« Un système éducatif en situation d’échec », « un niveau des élèves inacceptable », « une organisation en décalage avec les besoins de l’enfant ».
Dans son rapport publié mardi sur l’école primaire — publique et privée — la Cour des comptes n’y va pas de main morte. « C’est le constat de l’échec de notre politique publique, en dépit d’une augmentation constante ces dix dernières années des dépenses en sa faveur », résume Pierre Moscovici ; le premier président de la Cour des comptes.
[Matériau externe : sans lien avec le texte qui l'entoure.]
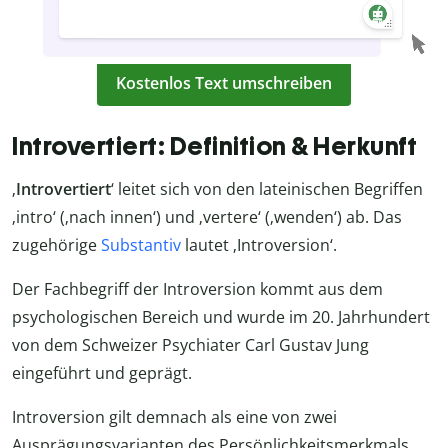
Kostenlos Text umschreiben
Introvertiert: Definition & Herkunft
‚
Introvertiert
‘ leitet sich von den lateinischen Begriffen
‚intro‘ (‚nach innen‘) und ‚vertere‘ (‚wenden‘) ab. Das
zugehörige
Substantiv
lautet ‚Introversion‘.
Der Fachbegriff der Introversion kommt aus dem
psychologischen Bereich und wurde im 20. Jahrhundert
von dem Schweizer Psychiater Carl Gustav Jung
eingeführt und geprägt.
Introversion gilt demnach als eine von zwei
Ausprägungsvarianten des Persönlichkeitsmerkmals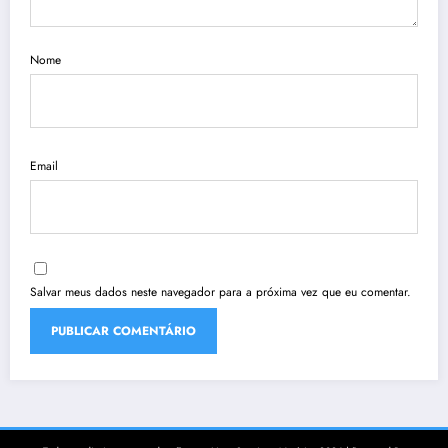
Nome
Email
Salvar meus dados neste navegador para a próxima vez que eu comentar.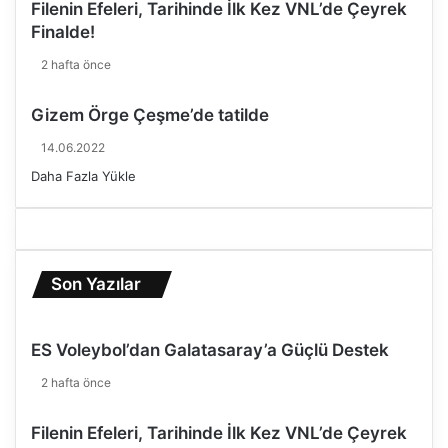
Filenin Efeleri, Tarihinde İlk Kez VNL’de Çeyrek
e
Finalde!
t
t
2 hafta önce
i
ğ
Gizem Örge Çeşme’de tatilde
i
m
14.06.2022
i
Daha Fazla Yükle
z
a
l
t
ı
Son Yazılar
n
b
i
z
ES Voleybol’dan Galatasaray’a Güçlü Destek
e
2 hafta önce
g
e
l
Filenin Efeleri, Tarihinde İlk Kez VNL’de Çeyrek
Et ce, alors que les effectifs diminuent en raison de la baisse démographique : pour exemple, l’école primaire a accueilli 66 900 élèves de moins en 2024 qu’en 2023.
Pour asseoir leur propos, les Sages de la rue Cambon s’appuient sur les résultats de nos élèves aux évaluations internationales. L’étude TIMSS de 2024 classait ceux de CM1 en queue de peloton de l’Union européenne en maths. Et l’étude Pirls de 2023 sur les compétences en lecture et compréhension indiquait que les compétences des CM1 s’étaient stabilisées, mais restaient aussi dans le bas du tableau de l’UE.
« L’école creuse les inégalités »
Autre alerte des Sages : l’aggravation des inégalités sociales, territoriales et de genre. « L’école creuse les inégalités, ce qui est difficilement entendable eu égard aux objectifs de notre système éducatif », insiste Pierre Moscovici, qui souligne la corrélation très nette entre la performance scolaire des élèves et la position sociale de leurs parents. Le dédoublement des classes en grande section de maternelle, en CP et CE1, dans l’enseignement prioritaire à partir de 2017 a-t-il réduit le nombre d’élèves en difficulté ? Oui, reconnaît la Cour, mais ses effets « s’atténuent par la suite de la scolarité ».
Un constat sur les inégalités partagé par Guislaine David, co-secrétaire générale du Snuipp-FSU, premier syndicat des enseignants du primaire : « On ne donne pas suffisamment à ceux qui en ont le plus besoin. On a encore des classes à 30 élèves en moyenne section dans certains endroits. Il faut aussi régler la question de l’école inclusive : les professeurs des écoles ne sont pas assez formés sur le sujet et il faut recruter davantage d’enseignants spécialisés dans la prise en charge des élèves en difficulté. »
Le « rôle néfaste » de la semaine de quatre jours
Les rythmes scolaires sont aussi cloués au pilori. « L’organisation du temps scolaire n’apparaît pas aujourd’hui conçue selon les intérêts de l’enfant », fustige Pierre Moscovici, qui estime le « rôle néfaste pour le rythme biologique des enfants » de la semaine de quatre jours. « L’extrapolation des données de l’OCDE permet de dégager un modèle dominant, celui d’une semaine scolaire de cinq jours pleins », avance-t-il.
Une analyse qui tombe à pic après l’annonce par Emmanuel Macron, début mai, d’une convention citoyenne sur « les temps de l’enfant ». Reste que la réforme des rythmes scolaires de »14, qui avait relevé la semaine à quatre jours et demi, était très mal passée. « Les maires avaient dû financer les activités périscolaires, ce qui avait mis certaines collectivités en difficulté. Cela avait aussi pesé sur les conditions de travail des enseignants », se souvient Guislaine David.
D’où le retour en arrière massif de la majorité des communes via la possibilité qui leur avait été redonnée en 2017 de repasser à quatre jours.
La Cour estime d’ailleurs qu’une des tares de l’école, est aussi due au fait « que le système éducatif est aujourd’hui trop centralisé ». D’où la nécessité que l’Éducation nationale concerte davantage les collectivités, notamment sur les effets des prévisions démographiques sur la carte scolaire. Des recommandations en cascade qui auront le mérite de relancer le débat.